━━━ Liste à exploiter ━━━

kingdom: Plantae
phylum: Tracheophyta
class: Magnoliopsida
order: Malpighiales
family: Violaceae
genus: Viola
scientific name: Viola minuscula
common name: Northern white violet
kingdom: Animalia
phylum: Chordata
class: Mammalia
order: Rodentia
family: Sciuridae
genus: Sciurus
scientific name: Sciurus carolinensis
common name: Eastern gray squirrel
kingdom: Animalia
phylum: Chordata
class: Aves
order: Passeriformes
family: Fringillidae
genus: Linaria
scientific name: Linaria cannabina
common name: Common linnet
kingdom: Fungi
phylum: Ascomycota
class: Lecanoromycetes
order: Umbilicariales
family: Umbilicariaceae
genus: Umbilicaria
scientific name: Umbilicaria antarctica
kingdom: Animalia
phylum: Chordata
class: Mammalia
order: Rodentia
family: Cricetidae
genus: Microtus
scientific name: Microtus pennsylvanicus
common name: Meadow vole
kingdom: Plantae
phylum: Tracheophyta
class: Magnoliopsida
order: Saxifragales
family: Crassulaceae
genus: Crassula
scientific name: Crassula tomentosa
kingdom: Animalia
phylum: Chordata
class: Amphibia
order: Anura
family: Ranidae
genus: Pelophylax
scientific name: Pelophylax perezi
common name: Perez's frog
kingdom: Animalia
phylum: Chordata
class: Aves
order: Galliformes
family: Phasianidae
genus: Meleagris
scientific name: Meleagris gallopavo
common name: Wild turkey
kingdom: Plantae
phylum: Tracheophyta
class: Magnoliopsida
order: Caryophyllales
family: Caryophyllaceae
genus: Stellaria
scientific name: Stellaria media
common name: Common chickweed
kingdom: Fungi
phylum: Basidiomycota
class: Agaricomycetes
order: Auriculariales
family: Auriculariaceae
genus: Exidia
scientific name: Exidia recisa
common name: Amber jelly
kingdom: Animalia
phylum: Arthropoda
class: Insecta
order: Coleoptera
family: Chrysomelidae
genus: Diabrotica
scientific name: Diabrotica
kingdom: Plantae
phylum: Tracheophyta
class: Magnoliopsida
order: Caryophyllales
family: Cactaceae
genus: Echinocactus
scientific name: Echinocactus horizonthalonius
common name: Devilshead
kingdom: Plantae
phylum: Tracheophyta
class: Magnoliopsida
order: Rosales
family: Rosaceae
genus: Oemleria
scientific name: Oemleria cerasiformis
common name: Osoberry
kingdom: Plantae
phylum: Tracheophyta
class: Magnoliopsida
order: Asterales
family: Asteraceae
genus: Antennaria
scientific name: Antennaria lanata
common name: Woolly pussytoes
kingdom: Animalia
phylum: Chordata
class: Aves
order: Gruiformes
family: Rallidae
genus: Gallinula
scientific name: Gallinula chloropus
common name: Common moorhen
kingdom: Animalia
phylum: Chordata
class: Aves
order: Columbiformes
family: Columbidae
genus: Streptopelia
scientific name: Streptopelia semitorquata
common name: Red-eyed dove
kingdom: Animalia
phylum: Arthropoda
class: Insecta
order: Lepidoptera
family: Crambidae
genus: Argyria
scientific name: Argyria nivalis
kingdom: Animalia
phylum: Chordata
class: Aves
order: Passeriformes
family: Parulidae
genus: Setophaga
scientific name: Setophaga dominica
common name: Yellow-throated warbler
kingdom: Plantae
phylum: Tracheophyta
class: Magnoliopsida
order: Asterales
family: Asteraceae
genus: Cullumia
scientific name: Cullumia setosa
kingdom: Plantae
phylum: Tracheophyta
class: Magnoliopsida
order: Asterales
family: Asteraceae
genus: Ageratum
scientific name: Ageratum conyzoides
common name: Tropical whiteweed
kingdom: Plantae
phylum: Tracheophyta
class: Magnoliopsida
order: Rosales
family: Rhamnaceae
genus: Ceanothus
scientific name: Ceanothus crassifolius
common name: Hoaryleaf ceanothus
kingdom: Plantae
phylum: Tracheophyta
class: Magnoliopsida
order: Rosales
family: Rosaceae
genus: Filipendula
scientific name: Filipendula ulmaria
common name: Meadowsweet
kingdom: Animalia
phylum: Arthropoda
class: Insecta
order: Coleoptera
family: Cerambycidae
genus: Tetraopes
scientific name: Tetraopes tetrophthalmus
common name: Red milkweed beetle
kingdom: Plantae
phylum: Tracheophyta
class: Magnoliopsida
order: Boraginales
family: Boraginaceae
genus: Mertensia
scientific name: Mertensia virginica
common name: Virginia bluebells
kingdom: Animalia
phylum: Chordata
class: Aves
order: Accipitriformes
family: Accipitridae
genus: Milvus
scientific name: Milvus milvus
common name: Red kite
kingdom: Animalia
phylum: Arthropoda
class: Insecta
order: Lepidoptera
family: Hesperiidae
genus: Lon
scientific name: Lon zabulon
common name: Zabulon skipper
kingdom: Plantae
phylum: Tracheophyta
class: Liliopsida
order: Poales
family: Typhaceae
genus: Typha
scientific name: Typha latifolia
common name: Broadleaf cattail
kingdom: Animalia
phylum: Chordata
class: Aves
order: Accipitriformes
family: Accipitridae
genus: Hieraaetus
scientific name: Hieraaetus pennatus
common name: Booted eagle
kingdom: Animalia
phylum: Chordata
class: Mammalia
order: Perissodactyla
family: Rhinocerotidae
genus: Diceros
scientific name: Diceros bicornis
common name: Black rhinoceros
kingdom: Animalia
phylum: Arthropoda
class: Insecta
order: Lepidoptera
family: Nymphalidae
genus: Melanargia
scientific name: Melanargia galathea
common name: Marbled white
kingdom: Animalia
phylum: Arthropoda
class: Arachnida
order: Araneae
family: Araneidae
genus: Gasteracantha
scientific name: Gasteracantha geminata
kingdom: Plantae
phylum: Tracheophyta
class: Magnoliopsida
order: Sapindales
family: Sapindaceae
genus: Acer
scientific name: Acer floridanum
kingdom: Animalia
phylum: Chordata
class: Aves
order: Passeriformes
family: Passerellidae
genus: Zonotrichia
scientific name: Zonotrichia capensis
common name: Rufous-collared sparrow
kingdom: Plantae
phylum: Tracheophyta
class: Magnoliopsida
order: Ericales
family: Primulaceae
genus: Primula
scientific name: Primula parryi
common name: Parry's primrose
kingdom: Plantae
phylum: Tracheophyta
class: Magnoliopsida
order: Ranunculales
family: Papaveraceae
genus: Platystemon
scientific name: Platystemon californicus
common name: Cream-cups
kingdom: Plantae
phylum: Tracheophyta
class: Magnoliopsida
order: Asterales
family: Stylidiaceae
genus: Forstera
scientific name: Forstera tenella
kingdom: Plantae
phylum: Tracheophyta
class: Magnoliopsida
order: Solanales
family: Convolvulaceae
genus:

━━━

* **Consigne**:
Pouvez-vous reproduire à l'identique toutes les lignes de la liste ci-dessus, du début à la fin ?

* **Corrigé**:
kingdom: Plantae
phylum: Tracheophyta
class: Magnoliopsida
order: Malpighiales
family: Violaceae
genus: Viola
scientific name: Viola minuscula
common name: Northern white violet
kingdom: Animalia
phylum: Chordata
class: Mammalia
order: Rodentia
family: Sciuridae
genus: Sciurus
scientific name: Sciurus carolinensis
common name: Eastern gray squirrel
kingdom: Animalia
phylum: Chordata
class: Aves
order: Passeriformes
family: Fringillidae
genus: Linaria
scientific name: Linaria cannabina
common name: Common linnet
kingdom: Fungi
phylum: Ascomycota
class: Lecanoromycetes
order: Umbilicariales
family: Umbilicariaceae
genus: Umbilicaria
scientific name: Umbilicaria antarctica
kingdom: Animalia
phylum: Chordata
class: Mammalia
order: Rodentia
family: Cricetidae
genus: Microtus
scientific name: Microtus pennsylvanicus
common name: Meadow vole
kingdom: Plantae
phylum: Tracheophyta
class: Magnoliopsida
order: Saxifragales
family: Crassulaceae
genus: Crassula
scientific name: Crassula tomentosa
kingdom: Animalia
phylum: Chordata
class: Amphibia
order: Anura
family: Ranidae
genus: Pelophylax
scientific name: Pelophylax perezi
common name: Perez's frog
kingdom: Animalia
phylum: Chordata
class: Aves
order: Galliformes
family: Phasianidae
genus: Meleagris
scientific name: Meleagris gallopavo
common name: Wild turkey
kingdom: Plantae
phylum: Tracheophyta
class: Magnoliopsida
order: Caryophyllales
family: Caryophyllaceae
genus: Stellaria
scientific name: Stellaria media
common name: Common chickweed
kingdom: Fungi
phylum: Basidiomycota
class: Agaricomycetes
order: Auriculariales
family: Auriculariaceae
genus: Exidia
scientific name: Exidia recisa
common name: Amber jelly
kingdom: Animalia
phylum: Arthropoda
class: Insecta
order: Coleoptera
family: Chrysomelidae
genus: Diabrotica
scientific name: Diabrotica
kingdom: Plantae
phylum: Tracheophyta
class: Magnoliopsida
order: Caryophyllales
family: Cactaceae
genus: Echinocactus
scientific name: Echinocactus horizonthalonius
common name: Devilshead
kingdom: Plantae
phylum: Tracheophyta
class: Magnoliopsida
order: Rosales
family: Rosaceae
genus: Oemleria
scientific name: Oemleria cerasiformis
common name: Osoberry
kingdom: Plantae
phylum: Tracheophyta
class: Magnoliopsida
order: Asterales
family: Asteraceae
genus: Antennaria
scientific name: Antennaria lanata
common name: Woolly pussytoes
kingdom: Animalia
phylum: Chordata
class: Aves
order: Gruiformes
family: Rallidae
genus: Gallinula
scientific name: Gallinula chloropus
common name: Common moorhen
kingdom: Animalia
phylum: Chordata
class: Aves
order: Columbiformes
family: Columbidae
genus: Streptopelia
scientific name: Streptopelia semitorquata
common name: Red-eyed dove
kingdom: Animalia
phylum: Arthropoda
class: Insecta
order: Lepidoptera
family: Crambidae
genus: Argyria
scientific name: Argyria nivalis
kingdom: Animalia
phylum: Chordata
class: Aves
order: Passeriformes
family: Parulidae
genus: Setophaga
scientific name: Setophaga dominica
common name: Yellow-throated warbler
kingdom: Plantae
phylum: Tracheophyta
class: Magnoliopsida
order: Asterales
family: Asteraceae
genus: Cullumia
scientific name: Cullumia setosa
kingdom: Plantae
phylum: Tracheophyta
class: Magnoliopsida
order: Asterales
family: Asteraceae
genus: Ageratum
scientific name: Ageratum conyzoides
common name: Tropical whiteweed
kingdom: Plantae
phylum: Tracheophyta
class: Magnoliopsida
order: Rosales
family: Rhamnaceae
genus: Ceanothus
scientific name: Ceanothus crassifolius
common name: Hoaryleaf ceanothus
kingdom: Plantae
phylum: Tracheophyta
class: Magnoliopsida
order: Rosales
family: Rosaceae
genus: Filipendula
scientific name: Filipendula ulmaria
common name: Meadowsweet
kingdom: Animalia
phylum: Arthropoda
class: Insecta
order: Coleoptera
family: Cerambycidae
genus: Tetraopes
scientific name: Tetraopes tetrophthalmus
common name: Red milkweed beetle
kingdom: Plantae
phylum: Tracheophyta
class: Magnoliopsida
order: Boraginales
family: Boraginaceae
genus: Mertensia
scientific name: Mertensia virginica
common name: Virginia bluebells
kingdom: Animalia
phylum: Chordata
class: Aves
order: Accipitriformes
family: Accipitridae
genus: Milvus
scientific name: Milvus milvus
common name: Red kite
kingdom: Animalia
phylum: Arthropoda
class: Insecta
order: Lepidoptera
family: Hesperiidae
genus: Lon
scientific name: Lon zabulon
common name: Zabulon skipper
kingdom: Plantae
phylum: Tracheophyta
class: Liliopsida
order: Poales
family: Typhaceae
genus: Typha
scientific name: Typha latifolia
common name: Broadleaf cattail
kingdom: Animalia
phylum: Chordata
class: Aves
order: Accipitriformes
family: Accipitridae
genus: Hieraaetus
scientific name: Hieraaetus pennatus
common name: Booted eagle
kingdom: Animalia
phylum: Chordata
class: Mammalia
order: Perissodactyla
family: Rhinocerotidae
genus: Diceros
scientific name: Diceros bicornis
common name: Black rhinoceros
kingdom: Animalia
phylum: Arthropoda
class: Insecta
order: Lepidoptera
family: Nymphalidae
genus: Melanargia
scientific name: Melanargia galathea
common name: Marbled white
kingdom: Animalia
phylum: Arthropoda
class: Arachnida
order: Araneae
family: Araneidae
genus: Gasteracantha
scientific name: Gasteracantha geminata
kingdom: Plantae
phylum: Tracheophyta
class: Magnoliopsida
order: Sapindales
family: Sapindaceae
genus: Acer
scientific name: Acer floridanum
kingdom: Animalia
phylum: Chordata
class: Aves
order: Passeriformes
family: Passerellidae
genus: Zonotrichia
scientific name: Zonotrichia capensis
common name: Rufous-collared sparrow
kingdom: Plantae
phylum: Tracheophyta
class: Magnoliopsida
order: Ericales
family: Primulaceae
genus: Primula
scientific name: Primula parryi
common name: Parry's primrose
kingdom: Plantae
phylum: Tracheophyta
class: Magnoliopsida
order: Ranunculales
family: Papaveraceae
genus: Platystemon
scientific name: Platystemon californicus
common name: Cream-cups
kingdom: Plantae
phylum: Tracheophyta
class: Magnoliopsida
order: Asterales
family: Stylidiaceae
genus: Forstera
scientific name: Forstera tenella
kingdom: Plantae
phylum: Tracheophyta
class: Magnoliopsida
order: Solanales
family: Convolvulaceae
genus:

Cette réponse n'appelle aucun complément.